Text to read.
** start **
GET all JSON docs in an index without using ID


(Kunal Goyal) #1

Hi,

I am trying to get all the JSON documents present inside an index and insert them in a different location using bulk API. But I cant find a way to get all the JSON documents without knowing their IDs as they are UUIDs created by elasticsearch. How can we code this in Java?

Thanks


(Magnus Bäck) #2

Just use an empty query and fetch all documents (you may want to use the scan and scroll API). Fetching documents one by one via their IDs is terribly inefficient anyway.


(Kunal Goyal) #3

How can we Scan and Scroll in Java?


(Magnus Bäck) #4

That is covered by the very first subtopic of the search API documentation:
https://www.elastic.co/guide/en/elasticsearch/client/java-api/current/scrolling.html


(Kunal Goyal) #5

Hi,

So I am trying to get all the documents present in an index using scroll and bulk index them in a different client but it takes a lot of time and then returns so many exceptions like:
[cluster:monitor/nodes/info] request_id [4] timed out after [5002ms]
WARNING: Unexpected exception in the selector loop.
java.lang.OutOfMemoryError: GC overhead limit exceeded

Similar method works just fine and quickly when I execute a normal query and bulk index the files.
Can you please guide on this and tell me what am i doing wrong here?

	QueryBuilder qb = QueryBuilders.matchAllQuery();
	SearchResponse scrollResp = sourceClient.prepareSearch("s_details")
			.setSearchType(SearchType.SCAN)
			.setScroll(new TimeValue(60000))
			.setQuery(qb)
			.setSize(100).execute().actionGet(); //100 hits per shard will be returned for each scroll
	//Scroll until no hits are returned

	BulkRequestBuilder bulkRequest = targetClient.prepareBulk();
	while (true) {

		for (SearchHit hit : scrollResp.getHits().getHits()) {
			//Handle the hit...
** end **
Challenges.
**A)** Answer these about the Elasticsearch thread:
(i) How does Magnus Bäck describe fetching documents one by one via their IDs?
(ii) Which index name is passed to prepareSearch in the posted code?
(iii) What scroll timeout value is given to TimeValue in the code?
**B)** Please output every line of the records from the start down to the line that contains "line at (410, 518): dashed -> solid", both ends included.
The Elasticsearch thread and the records have nothing to do with each other.

Excerpted data.
** start **
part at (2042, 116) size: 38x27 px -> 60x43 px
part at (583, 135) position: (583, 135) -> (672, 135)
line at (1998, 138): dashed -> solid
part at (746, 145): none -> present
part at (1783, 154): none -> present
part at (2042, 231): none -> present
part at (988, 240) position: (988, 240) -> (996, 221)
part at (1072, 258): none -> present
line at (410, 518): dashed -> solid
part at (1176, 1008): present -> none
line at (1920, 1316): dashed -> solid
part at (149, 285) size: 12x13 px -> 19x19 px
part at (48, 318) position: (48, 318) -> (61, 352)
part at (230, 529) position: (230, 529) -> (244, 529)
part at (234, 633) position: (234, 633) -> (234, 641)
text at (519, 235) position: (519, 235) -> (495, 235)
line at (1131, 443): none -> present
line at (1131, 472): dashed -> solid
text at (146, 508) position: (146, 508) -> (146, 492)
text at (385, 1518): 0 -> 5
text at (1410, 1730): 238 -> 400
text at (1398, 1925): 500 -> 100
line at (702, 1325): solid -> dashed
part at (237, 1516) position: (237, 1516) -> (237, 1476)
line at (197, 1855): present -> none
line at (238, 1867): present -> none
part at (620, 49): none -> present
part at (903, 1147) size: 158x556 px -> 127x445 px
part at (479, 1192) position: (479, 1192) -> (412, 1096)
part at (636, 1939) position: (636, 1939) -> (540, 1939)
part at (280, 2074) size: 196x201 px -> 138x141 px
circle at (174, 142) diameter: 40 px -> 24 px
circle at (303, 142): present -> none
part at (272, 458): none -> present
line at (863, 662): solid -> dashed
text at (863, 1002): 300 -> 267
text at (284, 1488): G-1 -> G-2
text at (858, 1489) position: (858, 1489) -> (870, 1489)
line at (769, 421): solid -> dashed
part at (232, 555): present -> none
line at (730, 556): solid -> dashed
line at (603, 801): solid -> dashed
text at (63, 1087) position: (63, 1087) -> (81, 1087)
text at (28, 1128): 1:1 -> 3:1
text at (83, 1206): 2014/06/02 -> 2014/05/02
** end **
The replies.
**A)**
(i) Terribly inefficient.
(ii) s_details
(iii) 60000

**B)**
part at (2042, 116) size: 38x27 px -> 60x43 px
part at (583, 135) position: (583, 135) -> (672, 135)
line at (1998, 138): dashed -> solid
part at (746, 145): none -> present
part at (1783, 154): none -> present
part at (2042, 231): none -> present
part at (988, 240) position: (988, 240) -> (996, 221)
part at (1072, 258): none -> present
line at (410, 518): dashed -> solid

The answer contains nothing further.